US 12,462,423 B2
	Scene embedding for visual navigation
Abel Karl Brown, Dumfries, VA (US); and Robert Stephen DiPietro, Baltimore, MD (US)
Assigned to NVIDIA Corporation, Santa Clara, CA (US)
Filed by Nvidia Corporation, Santa Clara, CA (US)
Filed on Jan. 19, 2021, as Appl. No. 17/152,308.
Application 17/152,308 is a continuation of application No. 16/216,458, filed on Dec. 11, 2018, granted, now 10,902,616.
Claims priority of provisional application 62/718,302, filed on Aug. 13, 2018.
Prior Publication US 2021/0142491 A1, May 13, 2021
Int. Cl. G06T 7/73 (2017.01); G05D 1/00 (2024.01); G06F 18/214 (2023.01); G06T 7/246 (2017.01); G06V 10/77 (2022.01); G06V 10/82 (2022.01); G06V 20/10 (2022.01); G06V 20/40 (2022.01)

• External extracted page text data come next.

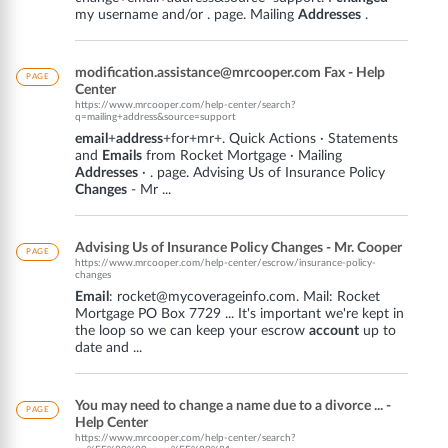
my username and/or . page. Mailing
Addresses
.
modification.assistance@mrcooper.com Fax - Help
PAGE
Center
https://www.mrcooper.com/help-center/search?
q=mailing+address&source=support
email
+
address
+for+mr+. Quick Actions · Statements
and
Emails
from Rocket Mortgage · Mailing
Addresses
· . page. Advising Us of Insurance Policy
Changes
- Mr ...
Advising Us of Insurance Policy Changes - Mr. Cooper
PAGE
https://www.mrcooper.com/help-center/escrow/insurance-policy-
changes
Email
: rocket@mycoverageinfo.com. Mail: Rocket
Mortgage PO Box 7729 ... It's important we're kept in
the loop so we can keep your escrow
account
up to
date and ...
You may need to change a name due to a divorce ... -
PAGE
Help Center
https://www.mrcooper.com/help-center/search?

CPC G06T 7/74 (2017.01) [G05D 1/0088 (2013.01); G05D 1/0221 (2013.01); G05D 1/0231 (2013.01); G06F 18/214 (2023.01); G06T 7/248 (2017.01); G06V 10/7715 (2022.01); G06V 10/82 (2022.01); G06V 20/10 (2022.01); G06V 20/46 (2022.01); G06V 20/49 (2022.01); G06T 2207/10016 (2013.01); G06T 2207/20081 (2013.01); G06T 2207/20084 (2013.01); G06T 2207/30241 (2013.01); G06T 2207/30248 (2013.01)]

19 Claims

1. One or more processors, comprising:

circuitry to use one or more neural networks to control direction of a vehicle based, at least in part, on one or more sets of three or more images comprising two or more non-consecutive video frames, and one or more dissimilarities between one or more features of the two or more non-consecutive video frames.

8. A vehicle, comprising:

one or more processors to use one or more neural networks to control direction of the vehicle based, at least in part, on one or more sets of three or more images comprising two or more non-consecutive video frames, and one or more dissimilarities between one or more features of the two or more non-consecutive video frames.

15. A method, comprising:

using one or more neural networks to control direction of a vehicle based, at least in part, on one or more dissimilarities between one or more features of two or more non-consecutive video frames, wherein

the one or more neural networks are to generate one or more topological representations of an environment corresponding to one or more vector space models determined based at least in part upon one or more temporal sequences of one or more images of the environment.